Kinase Assay: Enzyme reactions are performed in a total volume of 0.1 mL containing 25 mM Hepes (pH 7.4), 5 mM MgCl2, 2 mM MnCl2, 50 μM sodium vanadate, 0.5 to 1.0 ng of enzyme (which also contains enough EGF to make the final concentrations 2 μg/mL), 10 μM ATP containing 1 μCi of [32P]ATP, varying concentrations of PD153035, and 200 μM of a substrate peptide based on a portion of phospholipase C-γl having the sequence Lys-His-Lys-Lys-Leu-Ala-Glu-Gly-Ser-Ala-Tyr472-Glu-Glu-Val.
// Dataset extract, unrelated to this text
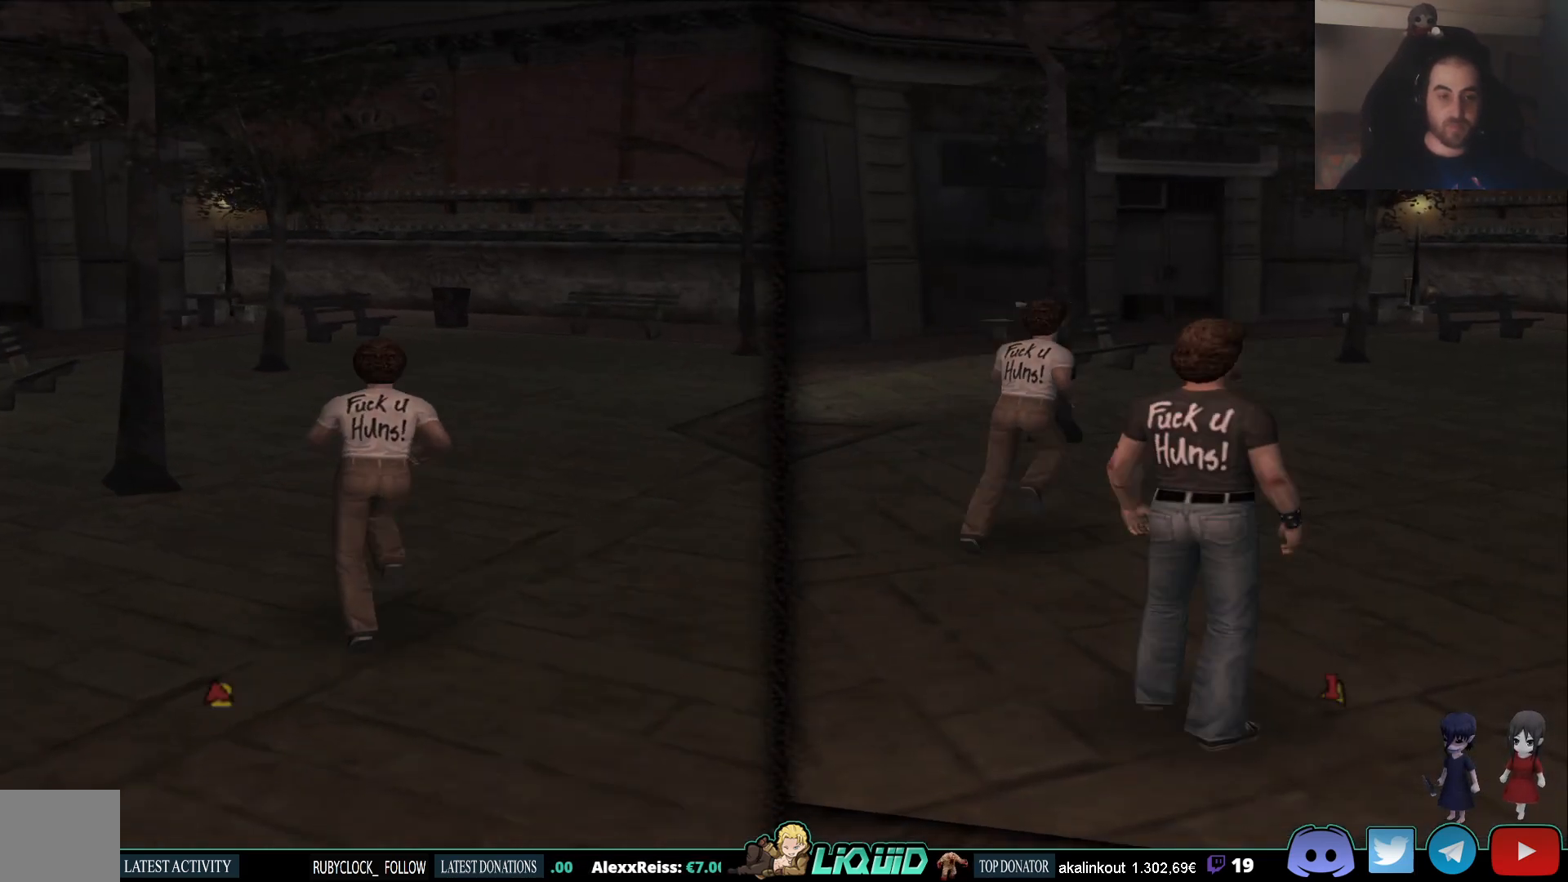
{"dt_ms": 500, "buttons": [], "left_stick": "up", "right_stick": "center", "events": [[50, "left_stick", "up"], [133, "right_stick", "right"], [433, "right_stick", "center"]]}
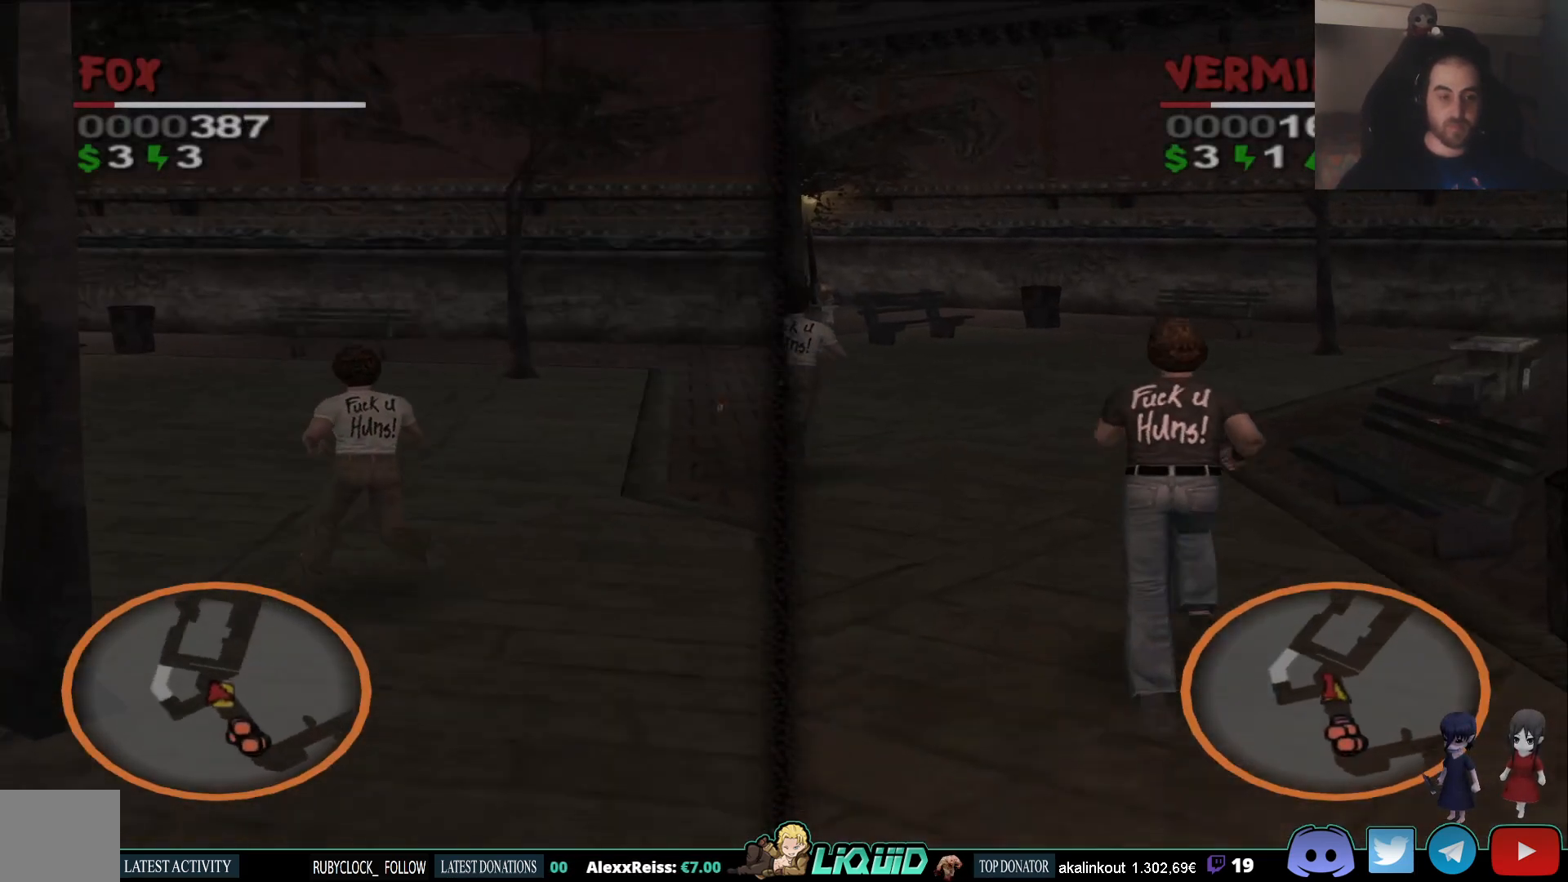
{"dt_ms": 500, "buttons": ["L2"], "left_stick": "up", "right_stick": "center", "events": [[150, "L2", "down"]]}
The reaction is initiated by the addition of ATP. After 10 minutes at room temperature, the reaction is terminated by addition of 2 mL of 75 mM phosphoric acid, and the solution is passed through a 2.5-cm phosphocellulose filter disk that binds the peptide. The filter is washed five times with 75 mM phosphoric acid and placed in a vial with 5 mL of scintillation fluid. The uninhibited control activity produces approximately 100,000 cpm.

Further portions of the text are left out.